U-M awarded $4.8M grant from Mellon Foundation to study digital inequality
The University of Michigan received a major grant in humanities from the Andrew W. Mellon Foundation for a multi-institutional digital futures collaborative led by a professor whose research involves digital inequality.
This $4.8 million award is the ninth grant from Mellon to U-M in the past two years.
“I’m absolutely thrilled that the Mellon Foundation has chosen to fund the creation of DISCO: the Digital Inquiry, Speculation, Critique, and Optimism Network,” said Lisa Nakamura, the Gwendolyn Calvert Baker Collegiate Professor of American Culture and professor of Asian and Pacific Islander studies, and director of the Digital Studies Institute.
“This scholarly collective focusing on digital inequality, race and ability is really core to University of Michigan’s Digital Studies Institute’s mission and goals. We look forward to publishing collaborative work on tech’s wins and fails, creating new courses on digital inequality that speak to STEM students, and creating art that speaks to A.I. and identity.”
Nakamura is the principal investigator who will collaborate on the project with Remi Yergeau, associate professor of English and associate director of the Digital Studies Institute; André Brock at Georgia Institute of Technology; Rayvon Fouché at Purdue University; Catherine Knight Steele at University of Maryland; and Stephanie Dinkins at SUNY Stony Brook University. U-M will serve as both the network organizational hub (Nakamura) and a lab site with a focus on disability and access (Yergeau).
“The humanities, with their emphasis on the range of human experience, offer important opportunities to understand racial inequality, histories of exclusion, disability justice and digital racial politics,” said U-M Provost Susan Collins.
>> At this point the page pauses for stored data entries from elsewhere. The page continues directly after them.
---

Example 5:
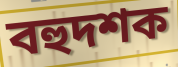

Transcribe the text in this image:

বহুদশক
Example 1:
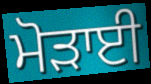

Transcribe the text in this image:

ਮੋੜਾਈ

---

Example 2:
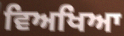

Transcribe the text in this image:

“The university is deeply appreciative of this support from the Mellon Foundation. It will strengthen and extend our investment in developing new scholarship and practices that bring the power of humanistic inquiry to contemporary concerns and contribute to transformative work in higher education.”
Two awards were announced in January, when the foundation awarded $5 million each to U-M professors Stephanie Fryberg and Earl Lewis to fund projects that focus on addressing racial inequity.
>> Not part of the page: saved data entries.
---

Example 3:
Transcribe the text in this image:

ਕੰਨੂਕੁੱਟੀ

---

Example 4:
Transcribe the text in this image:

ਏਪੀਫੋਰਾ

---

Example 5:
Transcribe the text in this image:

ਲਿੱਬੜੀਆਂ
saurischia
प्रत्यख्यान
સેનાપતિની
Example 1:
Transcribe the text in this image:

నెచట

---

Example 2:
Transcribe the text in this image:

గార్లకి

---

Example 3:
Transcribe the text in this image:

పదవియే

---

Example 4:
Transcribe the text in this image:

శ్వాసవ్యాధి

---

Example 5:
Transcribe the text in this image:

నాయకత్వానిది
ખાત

Fryberg, a University Diversity and Social Transformation Professor and professor of psychology, and Lewis, the Thomas C. Holt Distinguished University Professor of History, Afroamerican and African Studies and Public Policy, and director of the Center for Social Solutions, will receive the funding during the next three years.
Nakamura, whose research focuses on online racism and sexism in video games, social media and online communities, has taught in various College of Literature, Science, and the Arts departments since 2013. She has been director of the Digital Studies Institute since its inception in 2018.
Yergeau, who came to U-M in 2011, has scholarly interests in writing studies, digital studies, queer rhetorics, disability studies and theories of mind.